SEATTLE -- Abu Khalid Abdul-Latif, the SeaTac man who admitted plotting a terrorist attack on a Seattle military building in 2011, filed a motion in U.S. Federal Court Friday to have his 18-year sentence vacated.
In his handwritten filing, Abdul-Latif alleged his public defense attorneys "coerced" him in to a plea deal, kept evidence from him and failed to contact a witness he believed was "crucial" to his case.
Abdul-Latif was one of two men caught in an undercover sting buying guns and grenades from an informant. Defense attorneys claimed their client was entrapped by an informant who was paid $100,000. In addition, hundreds of text messages were deleted by the informant despite requests by federal prosecutors.
In his motion, Abdul-Latif claimed his lawyer "badgered and harassed me" into accepting a plea deal he did not want. He also contended his legal team "quit working" for him.
Abdul-Latif also wrote he never saw a large portion of the evidence against him until after accepting his plea, and that a "crucial" witness was never contacted.
That witness is Faheem Saddiq, who volunteers in local prisons with the Washington Islamic Chaplain Organization.

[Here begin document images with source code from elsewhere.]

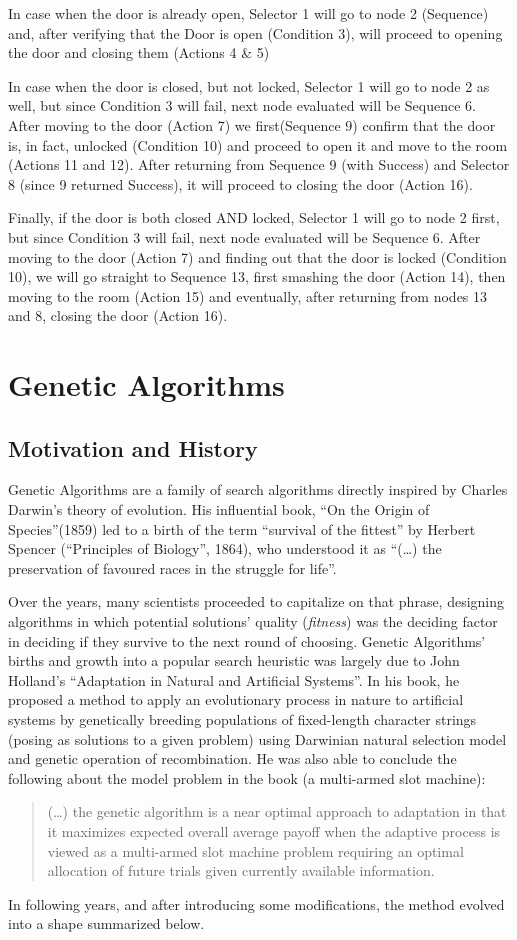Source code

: In case when the door is already open, Selector 1 will go to node 2 (Sequence) and, after verifying that the Door is open (Condition 3), will proceed to opening the door and closing them (Actions 4 \& 5)

In case when the door is closed, but not locked, Selector 1 will go to node 2 as well, but since Condition 3 will fail, next node evaluated will be Sequence 6. After moving to the door (Action 7) we first(Sequence 9) confirm that the door is, in fact, unlocked (Condition 10) and proceed to open it and move to the room (Actions 11 and 12). After returning from Sequence 9 (with Success) and Selector 8 (since 9 returned Success), it will proceed to closing the door (Action 16).

Finally, if the door is both closed AND locked, Selector 1 will go to node 2 first, but since Condition 3 will fail, next node evaluated will be Sequence 6. After moving to the door (Action 7) and finding out that the door is locked (Condition 10), we will go straight to Sequence 13, first smashing the door (Action 14), then moving to the room (Action 15) and eventually, after returning from nodes 13 and 8, closing the door (Action 16).
\section{Genetic Algorithms}
\subsection{Motivation and History}
Genetic Algorithms are a family of search algorithms directly inspired by Charles Darwin’s theory of evolution. His influential book, ``On the Origin of Species''(1859) led to a birth of the term ``survival of the fittest'' by Herbert Spencer (``Principles of Biology'', 1864), who understood it as \enquote{(\ldots) the preservation of favoured races in the struggle for life}.

Over the years, many scientists proceeded to capitalize on that phrase, designing algorithms in which potential solutions' quality (\textit{fitness}) was the deciding factor in deciding if they survive to the next round of choosing. %
Genetic Algorithms' births and growth into a popular search heuristic was largely due to John Holland's ``Adaptation in Natural and Artificial Systems''. In his book, he proposed a method to apply an evolutionary process in nature to artificial systems by genetically breeding populations of fixed-length character strings (posing as solutions to a given problem) using Darwinian natural selection model and genetic operation of recombination. He was also able to conclude the following about the model problem in the book (a multi-armed slot machine)\cite{kozagp}:
\begin{quote}
   (\ldots) the genetic algorithm is a near optimal approach to adaptation in that it maximizes expected overall average payoff when the adaptive process is viewed as a multi-armed slot machine problem requiring an optimal allocation of future trials given currently available information.
\end{quote}
In following years, and after introducing some modifications, the method evolved into a shape summarized below.

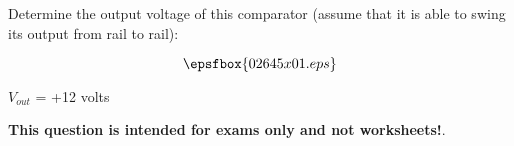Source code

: 

Determine the output voltage of this comparator (assume that it is able to swing its output from rail to rail):

$$\epsfbox{02645x01.eps}$$







$V_{out}$ = +12 volts







{\bf This question is intended for exams only and not worksheets!}.




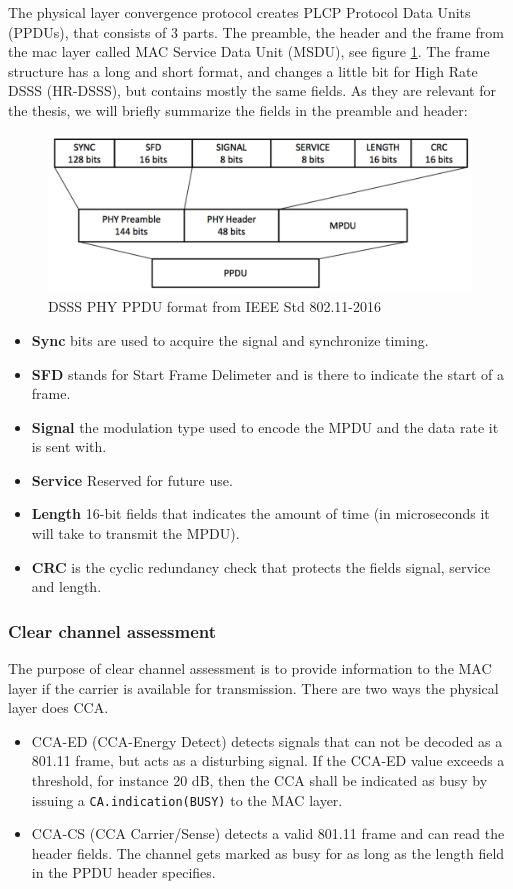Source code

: \documentclass[a4paper,UKenglish]{report}
\begin{document}
The physical layer convergence protocol creates PLCP Protocol Data Units (PPDUs), 
that consists of 3 parts. The preamble, the header and the frame from the mac layer
called MAC Service Data Unit (MSDU), see figure \ref{fig:PPDU}. The frame structure
has a long and short format, and changes a little bit for High Rate DSSS (HR-DSSS),
but contains mostly the same fields. As they are relevant for the thesis,
we will briefly summarize the fields in the preamble and header:

\begin{figure}
	\center
	\includegraphics[scale=0.5]{Images/PPDU.png}
	\caption{DSSS PHY PPDU format from IEEE Std 802.11-2016  }
	\label{fig:PPDU}
\end{figure}


\begin{itemize}
	\item \textbf{Sync} bits are used to acquire the signal and synchronize timing. 
	\item \textbf{SFD} stands for Start Frame Delimeter and is there to indicate the start of a frame.  
	\item \textbf{Signal} the modulation type used to encode the MPDU and
		the data rate it is sent with. 
	\item \textbf{Service} Reserved for future use. 
	\item \textbf{Length} 16-bit fields that indicates the amount of time (in
		microseconds it will take to transmit the MPDU).
	\item \textbf{CRC} is the cyclic redundancy check that protects
		the fields signal, service and length. 
\end{itemize}

\subsubsection{Clear channel assessment}
The purpose of clear channel assessment is to provide information to the MAC layer if the carrier is available for transmission. There
are two ways the physical layer does CCA.
\begin{itemize}
	\item CCA-ED (CCA-Energy Detect) detects signals that can not be decoded as a 801.11 frame, but acts as a disturbing signal. If the CCA-ED value 
		exceeds a threshold, for instance 20 dB, then the CCA shall be indicated as busy by issuing a \verb|CA.indication(BUSY)| to the MAC layer.  
	\item CCA-CS (CCA Carrier/Sense) detects a valid 801.11 frame and can
		read the header fields. The channel
		gets marked as busy for as long as the length field in the
		PPDU header specifies. 
\end{itemize}
\end{document}
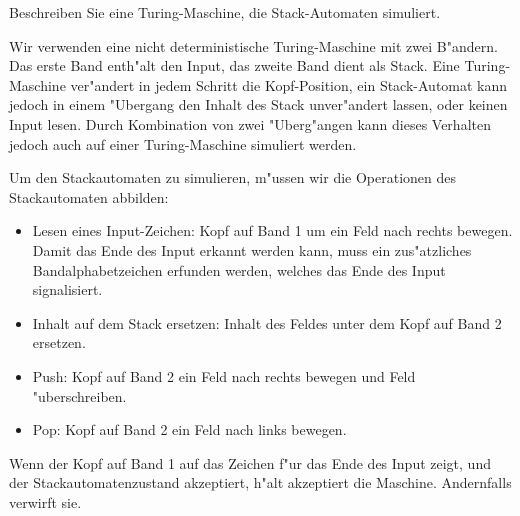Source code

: Beschreiben Sie eine Turing-Maschine, die Stack-Automaten simuliert.

\begin{loesung}
Wir verwenden eine nicht deterministische Turing-Maschine mit zwei B"andern.
Das erste Band
enth"alt den Input, das zweite Band dient als Stack. Eine Turing-Maschine
ver"andert in jedem Schritt die Kopf-Position, ein Stack-Automat kann
jedoch in einem "Ubergang den Inhalt des Stack unver"andert lassen,
oder keinen Input lesen. Durch Kombination von zwei "Uberg"angen
kann dieses Verhalten jedoch auch auf einer Turing-Maschine simuliert
werden.

Um den Stackautomaten zu simulieren, m"ussen wir die Operationen des
Stackautomaten abbilden:
\begin{itemize}
\item Lesen eines Input-Zeichen: Kopf auf Band 1 um ein Feld nach
rechts bewegen. Damit das Ende des Input erkannt werden kann, muss ein
zus"atzliches Bandalphabetzeichen erfunden werden, welches das Ende
des Input signalisiert.
\item Inhalt auf dem Stack ersetzen: Inhalt des Feldes unter dem Kopf
auf Band 2 ersetzen.
\item Push: Kopf auf Band 2 ein Feld nach rechts bewegen und Feld "uberschreiben.
\item Pop: Kopf auf Band 2 ein Feld nach links bewegen.
\end{itemize}
Wenn der Kopf auf Band 1 auf das Zeichen f"ur das Ende des Input zeigt,
und der Stackautomatenzustand akzeptiert, h"alt akzeptiert die Maschine.
Andernfalls verwirft sie.
\end{loesung}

Saddiq was told by the main informant in the case, Robert Childs, that Abdul-Latif was set up and "asked for it."
Tuesday, Saddiq denied any such conversation.
"The only thing Mr. Childs told me was that he'd been involved with law enforcement in trying to stop [the attack] from happening," Saddiq told KING 5.
"Why would he even divulge that to me," he continued, "It makes no sense."
Federal defender Jennifer Wellman said Tuesday she could not comment on her former client's filing, only to say the office is no longer working with Abdul-Latif.